Foto: Sija van den Beukel

4. Mirakelkolom – a miracle in the Kalverstraat

On 15 March 1345, a man lay dying in the Kalverstraat. He was given a communion bread with his last communion, which he threw up but which then mysteriously refused to disappear. Reason enough to declare the place holy and build a chapel there. The Miracle Column on the Rokin commemorates the last Gothic chapel, which was demolished in 1908. The site became a place of pilgrimage, and on the Saturday after 15 March, the Silent Procession is still held to commemorate the “host miracle”. Hamelink discovered that in the 1960s and 1970s, the procession had another purpose: men from the surrounding villages would sneak away during the procession on the Rokin to visit the prostitutes in the Red Light District.

Foto: Sija van den Beukel

5. Begijnhof – Cornelia’s Alley

Hidden behind the hustle and bustle of the Spui lies the Begijnhof. Like nuns, the Beguines took a vow of chastity but were allowed to leave the Begijnhof if they wanted to marry. One who did not leave the Begijnhof was Cornelia Arens. She was born in 1621 to wealthy Catholic parents and grew up at a time when the Protestants were taking over the city. The Beguines retained their right to be buried in the now Protestant church in the courtyard, but Cornelia would not have it for all the gold in the world. “I would rather be buried in the gutter than in that desecrated church,” she is said to have said. Nevertheless, she was buried in the church, after which she appeared in the gutter three times, according to legend, and her body was therefore moved.

The origins of Amsterdam

Throughout the city, on weather vanes, churches and facade stones, the cog ship is depicted, sometimes with two figures inside and a small dog. “Even more enjoyable than the toll privilege, the reason why we are celebrating 750 years of Amsterdam this year, is this fairy tale about the origins of Amsterdam,” says Hamelink.

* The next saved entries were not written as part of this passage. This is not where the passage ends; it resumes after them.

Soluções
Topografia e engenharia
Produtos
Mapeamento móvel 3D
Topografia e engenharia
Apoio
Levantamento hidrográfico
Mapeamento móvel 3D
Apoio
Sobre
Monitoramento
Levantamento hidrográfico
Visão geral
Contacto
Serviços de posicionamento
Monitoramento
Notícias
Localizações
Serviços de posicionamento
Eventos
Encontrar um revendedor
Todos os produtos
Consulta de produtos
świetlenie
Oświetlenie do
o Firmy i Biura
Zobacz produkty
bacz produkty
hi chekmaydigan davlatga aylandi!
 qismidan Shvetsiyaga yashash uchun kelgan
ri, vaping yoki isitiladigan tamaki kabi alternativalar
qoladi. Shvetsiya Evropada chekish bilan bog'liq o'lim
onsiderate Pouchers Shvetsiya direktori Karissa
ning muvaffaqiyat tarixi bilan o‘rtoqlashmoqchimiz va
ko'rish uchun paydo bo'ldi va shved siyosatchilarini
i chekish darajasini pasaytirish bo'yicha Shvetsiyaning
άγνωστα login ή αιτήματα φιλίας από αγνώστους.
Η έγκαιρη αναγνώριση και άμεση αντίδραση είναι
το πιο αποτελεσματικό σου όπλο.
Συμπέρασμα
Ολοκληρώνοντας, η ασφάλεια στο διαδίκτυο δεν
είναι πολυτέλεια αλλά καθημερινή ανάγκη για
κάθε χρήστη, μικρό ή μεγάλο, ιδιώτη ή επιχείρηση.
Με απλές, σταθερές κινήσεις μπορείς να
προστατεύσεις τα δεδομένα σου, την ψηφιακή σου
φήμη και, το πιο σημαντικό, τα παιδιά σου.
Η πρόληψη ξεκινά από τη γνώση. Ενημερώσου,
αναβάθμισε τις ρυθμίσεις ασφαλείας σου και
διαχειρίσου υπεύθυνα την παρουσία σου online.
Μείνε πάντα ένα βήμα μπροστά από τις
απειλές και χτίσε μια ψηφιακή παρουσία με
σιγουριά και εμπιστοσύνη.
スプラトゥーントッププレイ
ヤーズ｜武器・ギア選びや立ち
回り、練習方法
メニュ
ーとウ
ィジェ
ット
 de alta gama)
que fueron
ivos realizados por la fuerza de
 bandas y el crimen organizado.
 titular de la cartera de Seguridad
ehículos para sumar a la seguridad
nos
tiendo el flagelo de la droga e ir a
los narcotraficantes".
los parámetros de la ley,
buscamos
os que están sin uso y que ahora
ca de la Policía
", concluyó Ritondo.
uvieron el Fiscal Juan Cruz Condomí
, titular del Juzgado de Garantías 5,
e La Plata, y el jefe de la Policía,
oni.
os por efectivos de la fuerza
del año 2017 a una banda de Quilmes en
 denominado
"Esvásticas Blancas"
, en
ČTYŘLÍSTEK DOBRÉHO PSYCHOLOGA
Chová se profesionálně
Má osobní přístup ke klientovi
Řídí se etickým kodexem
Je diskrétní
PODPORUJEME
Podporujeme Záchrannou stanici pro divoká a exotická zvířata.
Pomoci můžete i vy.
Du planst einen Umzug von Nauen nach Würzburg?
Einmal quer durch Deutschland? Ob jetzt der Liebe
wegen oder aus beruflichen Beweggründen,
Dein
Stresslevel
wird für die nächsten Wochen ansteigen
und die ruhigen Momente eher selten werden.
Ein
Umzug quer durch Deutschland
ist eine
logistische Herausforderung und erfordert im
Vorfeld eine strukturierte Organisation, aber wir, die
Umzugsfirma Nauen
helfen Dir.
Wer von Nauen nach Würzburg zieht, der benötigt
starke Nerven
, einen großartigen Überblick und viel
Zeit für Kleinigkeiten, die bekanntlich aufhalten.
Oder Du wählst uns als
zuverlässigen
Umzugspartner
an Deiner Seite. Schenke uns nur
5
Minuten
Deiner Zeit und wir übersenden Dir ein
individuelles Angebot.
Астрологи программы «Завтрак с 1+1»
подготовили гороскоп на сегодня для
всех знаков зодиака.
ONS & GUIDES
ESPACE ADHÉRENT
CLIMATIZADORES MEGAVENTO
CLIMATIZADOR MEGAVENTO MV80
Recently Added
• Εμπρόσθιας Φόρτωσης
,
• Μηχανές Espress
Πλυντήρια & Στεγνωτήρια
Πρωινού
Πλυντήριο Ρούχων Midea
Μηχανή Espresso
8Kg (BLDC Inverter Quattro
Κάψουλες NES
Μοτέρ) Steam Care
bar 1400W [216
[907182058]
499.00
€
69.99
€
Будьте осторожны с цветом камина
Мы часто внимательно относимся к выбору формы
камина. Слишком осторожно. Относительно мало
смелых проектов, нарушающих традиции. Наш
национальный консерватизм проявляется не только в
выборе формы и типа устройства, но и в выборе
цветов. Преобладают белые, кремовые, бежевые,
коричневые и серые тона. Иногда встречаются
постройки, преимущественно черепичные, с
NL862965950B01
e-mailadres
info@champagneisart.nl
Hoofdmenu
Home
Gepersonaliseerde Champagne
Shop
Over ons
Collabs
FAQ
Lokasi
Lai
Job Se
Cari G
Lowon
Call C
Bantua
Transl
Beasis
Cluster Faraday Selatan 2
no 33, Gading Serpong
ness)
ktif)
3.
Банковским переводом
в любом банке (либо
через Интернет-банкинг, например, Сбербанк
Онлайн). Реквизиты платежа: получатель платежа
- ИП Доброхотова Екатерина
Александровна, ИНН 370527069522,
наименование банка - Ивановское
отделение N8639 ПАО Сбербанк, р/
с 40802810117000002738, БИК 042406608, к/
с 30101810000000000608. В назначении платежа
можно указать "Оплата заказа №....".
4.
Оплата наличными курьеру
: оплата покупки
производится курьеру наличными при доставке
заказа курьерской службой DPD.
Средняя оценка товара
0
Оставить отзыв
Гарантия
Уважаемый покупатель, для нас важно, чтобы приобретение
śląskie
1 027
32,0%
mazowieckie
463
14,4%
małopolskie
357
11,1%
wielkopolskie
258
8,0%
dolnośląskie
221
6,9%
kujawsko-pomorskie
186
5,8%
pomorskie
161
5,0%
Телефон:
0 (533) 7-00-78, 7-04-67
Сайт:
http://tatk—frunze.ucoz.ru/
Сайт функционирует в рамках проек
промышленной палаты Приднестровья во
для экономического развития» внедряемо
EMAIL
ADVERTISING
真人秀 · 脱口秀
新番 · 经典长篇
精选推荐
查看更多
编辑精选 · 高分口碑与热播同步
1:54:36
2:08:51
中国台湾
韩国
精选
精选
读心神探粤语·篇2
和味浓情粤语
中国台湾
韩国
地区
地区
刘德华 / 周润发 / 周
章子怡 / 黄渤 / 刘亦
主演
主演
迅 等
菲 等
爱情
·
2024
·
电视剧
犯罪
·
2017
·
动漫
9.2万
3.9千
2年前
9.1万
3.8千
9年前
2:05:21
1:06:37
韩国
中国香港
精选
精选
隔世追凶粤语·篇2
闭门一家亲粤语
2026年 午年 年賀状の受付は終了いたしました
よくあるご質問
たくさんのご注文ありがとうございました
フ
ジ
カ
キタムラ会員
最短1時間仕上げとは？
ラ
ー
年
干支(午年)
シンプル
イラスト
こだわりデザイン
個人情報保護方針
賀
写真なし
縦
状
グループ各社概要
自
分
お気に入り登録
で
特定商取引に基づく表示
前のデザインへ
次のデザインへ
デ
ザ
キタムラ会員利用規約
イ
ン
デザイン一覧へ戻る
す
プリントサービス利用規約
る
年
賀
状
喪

The story goes that in the 9th century, Bishop Coenraad of Utrecht took control of Friesland. But his encounter with the stubborn Frisians was anything but smooth: after a storm, he washed ashore more dead than alive and was sent back out to sea on a boat. The young Frisian fisherman Wolfger and his little dog managed to rescue him and sailed back to Utrecht with the bishop. But due to the fog, they arrived at a piece of marshland above Utrecht. The bishop gives Wolfger the land on loan as a token of gratitude and predicts a glorious future for him. The rest is history.

 

Roos Hamelink (30) studied history and Dutch language and literature in Utrecht and completed a master's degree in public history at the University of Amsterdam. She once travelled to Rome with her boyfriend and devoured many walking guides. With her company Stourtje, a contraction of stads-tourtje (city tour), she writes historical city walks for those who are new to the city or want to (re)discover their own city. After Rotterdam, The Hague and Utrecht, A'dams Tourtje will be published in September.